The left in Unite is -in many respects – riding high. The main left group in the union, the United Left (UL) controls the Exective and its candidate, Len McCluskey, won the recent General Secretary election by a big majority and will be taking over from February when Tony Woodley stands down as GS and takes charge of the union’s Organising Department.
Meanwhile the ‘Workers Uniting’ group that backed Les Bayliss in the GS election, has disbanded – although it seems that some of its supporters have formed a new outfit called the ‘Independent Left.’
On Saturday the UL held a meeting in Birmingham attended by about 250 Unite members. The main item on the agenda was the selection of candidates for the forthcoming Executive elections, resulting in this slate. ‘Unite Now’, by the way, is a new grouping formed by Simon Dubbins claiming to have no significant political disagreements with the UL…which raises the rather obvious question of why it exists… nevertheless, Unite Now seems to have the support of some good activists and the UL has quite correctly taken the view that in certain sectors (noteably Construction) and regions (East Midlands), the two groups should support each other’s candidates.
The other significant decision taken at Saturday’s meeting was to readmit the SWP to full membership of the UL. members of the SWP had been suspended from holding office in the UL following the SWP’s decision to support Jerry Hicks rather than Len McCluskey in the GS election. Leading members of the SWP’s Unite fraction had accepted their suspension with good grace and there was clearly an understanding between them and the UL leadership that the suspension would be lifted once the election was over. In the end, the following statement was overwhelmingly endorsed:
“This United Left Quarterly Supporters meeting endorses the action of the NCC (National Co-ordinating Committee – JL) in lifting the suspension of members of the SWP from holding office & representative positions within United Left with effect from the close of ballot for the election of General Secretary Designate. This is with the proviso that any future breaches of dicipline in relation to support for United Left slates will mean that they permanently exclude themselves from the United Left. The proviso also covers any breach of United left discipline agreed to be serious enough by a meeting of the NCC to prompt the calling of a United Left supporters meeting to debate and decide the matter.”

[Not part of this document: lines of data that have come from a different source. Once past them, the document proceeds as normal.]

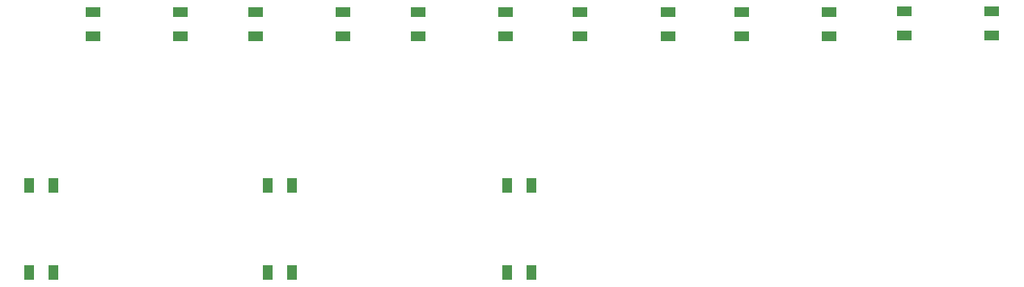
<source format=gtp>
G04*
G04 #@! TF.GenerationSoftware,Altium Limited,Altium Designer,22.10.1 (41)*
G04*
G04 Layer_Color=8421504*
%FSLAX44Y44*%
%MOMM*%
G71*
G04*
G04 #@! TF.SameCoordinates,C9FDC906-5936-4CD8-A4FC-E9511144A6E8*
G04*
G04*
G04 #@! TF.FilePolarity,Positive*
G04*
G01*
G75*
%ADD16R,1.6000X1.0000*%
%ADD17R,1.0000X1.6000*%
D16*
X154250Y587700D02*
D03*
X245750Y562300D02*
D03*
X154250D02*
D03*
X245750Y587700D02*
D03*
X324250D02*
D03*
X415750Y562300D02*
D03*
X324250D02*
D03*
X415750Y587700D02*
D03*
X585750D02*
D03*
X494250Y562300D02*
D03*
X585750D02*
D03*
X494250Y587700D02*
D03*
X664250D02*
D03*
X755750Y562300D02*
D03*
X664250D02*
D03*
X755750Y587700D02*
D03*
X1003550Y588700D02*
D03*
X1095050Y563300D02*
D03*
X1003550D02*
D03*
X1095050Y588700D02*
D03*
X833514Y587800D02*
D03*
X925014Y562400D02*
D03*
X833514D02*
D03*
X925014Y587800D02*
D03*
D17*
X587300Y405750D02*
D03*
X612700D02*
D03*
X587300Y314250D02*
D03*
X612700D02*
D03*
X87300D02*
D03*
X112700Y405750D02*
D03*
Y314250D02*
D03*
X87300Y405750D02*
D03*
X362700Y314250D02*
D03*
X337300D02*
D03*
X362700Y405750D02*
D03*
X337300D02*
D03*
M02*

</source>
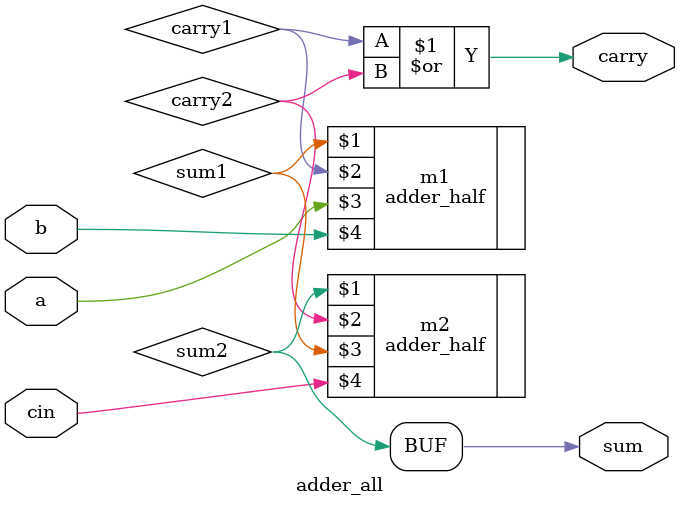
<source format=v>
module adder_all(sum,carry,a,b,cin);
    output sum;
    output carry;
    input a,b,cin;
    wire sum1,sum2,carry1,carry2;

    adder_half m1(sum1,carry1,a,b);
    adder_half m2(sum2,carry2,sum1,cin);

    or(carry, carry1, carry2);
    assign sum = sum2;



endmodule
</source>
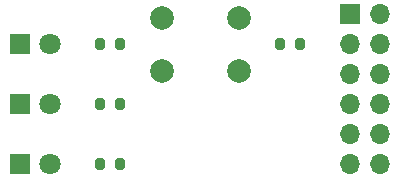
<source format=gbr>
%TF.GenerationSoftware,KiCad,Pcbnew,7.0.10*%
%TF.CreationDate,2024-01-31T19:13:49+09:00*%
%TF.ProjectId,test-smd,74657374-2d73-46d6-942e-6b696361645f,rev?*%
%TF.SameCoordinates,Original*%
%TF.FileFunction,Soldermask,Top*%
%TF.FilePolarity,Negative*%
%FSLAX46Y46*%
G04 Gerber Fmt 4.6, Leading zero omitted, Abs format (unit mm)*
G04 Created by KiCad (PCBNEW 7.0.10) date 2024-01-31 19:13:49*
%MOMM*%
%LPD*%
G01*
G04 APERTURE LIST*
G04 Aperture macros list*
%AMRoundRect*
0 Rectangle with rounded corners*
0 $1 Rounding radius*
0 $2 $3 $4 $5 $6 $7 $8 $9 X,Y pos of 4 corners*
0 Add a 4 corners polygon primitive as box body*
4,1,4,$2,$3,$4,$5,$6,$7,$8,$9,$2,$3,0*
0 Add four circle primitives for the rounded corners*
1,1,$1+$1,$2,$3*
1,1,$1+$1,$4,$5*
1,1,$1+$1,$6,$7*
1,1,$1+$1,$8,$9*
0 Add four rect primitives between the rounded corners*
20,1,$1+$1,$2,$3,$4,$5,0*
20,1,$1+$1,$4,$5,$6,$7,0*
20,1,$1+$1,$6,$7,$8,$9,0*
20,1,$1+$1,$8,$9,$2,$3,0*%
G04 Aperture macros list end*
%ADD10C,2.000000*%
%ADD11RoundRect,0.200000X0.200000X0.275000X-0.200000X0.275000X-0.200000X-0.275000X0.200000X-0.275000X0*%
%ADD12RoundRect,0.200000X-0.200000X-0.275000X0.200000X-0.275000X0.200000X0.275000X-0.200000X0.275000X0*%
%ADD13R,1.700000X1.700000*%
%ADD14O,1.700000X1.700000*%
%ADD15R,1.800000X1.800000*%
%ADD16C,1.800000*%
G04 APERTURE END LIST*
D10*
%TO.C,SW1*%
X118670000Y-58710000D03*
X125170000Y-58710000D03*
X118670000Y-63210000D03*
X125170000Y-63210000D03*
%TD*%
D11*
%TO.C,R1*%
X115125000Y-60960000D03*
X113475000Y-60960000D03*
%TD*%
D12*
%TO.C,R4*%
X128715000Y-60960000D03*
X130365000Y-60960000D03*
%TD*%
D11*
%TO.C,R3*%
X115125000Y-71120000D03*
X113475000Y-71120000D03*
%TD*%
D13*
%TO.C,J1*%
X134620000Y-58420000D03*
D14*
X137160000Y-58420000D03*
X134620000Y-60960000D03*
X137160000Y-60960000D03*
X134620000Y-63500000D03*
X137160000Y-63500000D03*
X134620000Y-66040000D03*
X137160000Y-66040000D03*
X134620000Y-68580000D03*
X137160000Y-68580000D03*
X134620000Y-71120000D03*
X137160000Y-71120000D03*
%TD*%
D11*
%TO.C,R2*%
X115125000Y-66040000D03*
X113475000Y-66040000D03*
%TD*%
D15*
%TO.C,D2*%
X106680000Y-66040000D03*
D16*
X109220000Y-66040000D03*
%TD*%
D15*
%TO.C,D3*%
X106680000Y-71120000D03*
D16*
X109220000Y-71120000D03*
%TD*%
D15*
%TO.C,D1*%
X106680000Y-60960000D03*
D16*
X109220000Y-60960000D03*
%TD*%
M02*

</source>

The decision to readmit the SWP was clearly correct, if only to ensure that some good industrial militants stay with the UL and are not tempted to throw in their lot with the increasingly bizarre fantasist Jerry Hicks, the preposterous petty bourgeois David Beaumont and their ill-named ‘Grass Roots Left.’
But there are challenges and difficulties facing the UL: not least the need to turn it from being a faction that still operates as though it’s an oppostion group, into a movement for rank and file democracy, willing to work with allies who may not be part of the UL, but stand for the interests of the union and the class as a whole. Formal political positioning is not the major issue in Unite: there is no “right wing” any more, and the UL’s differences with Bayliss and Davison (and before them, Aitkin), were not over formal political positions. This is something that people from other unions find difficult to understand. It’s well summed up by a long-standing Unite activist I spoke to recently:
“I’ve said all along that the major division in the union is not between ex-Amicus and ex-T&G, or between left and right: it’s between those who are willing to fight for an organisation that will organise workers and those who seek an income stream to preserve the lifestyles of themselves and their mates. We can all agree on the behaviour of Les Bayliss’s people and also about the millenarian fantasy world of the Hicks club; but what about issues in our own (UL) ranks? While some of us have been trying to build the union by opening up an honest dialogue with potential allies in Amicus and among the previously excluded ex-T&G active members on the best structures for the members and the class, some of “our” people were looking to defend their control of Branch and District funds as the major priority. They do not seem to realise that this is the union’s money and they are just the temporary cheque signatory. Many of the same people are strangely reluctant to help establish active and representaive Regional Industrial Sector Committees and prefer to do deals between factions to divide up power bases. If the UL is to move forward, it has to break from these practices and build a leadership that the entire union can have confidence in as our class faces what is likely to be the hardest fight in any of our lifetimes.”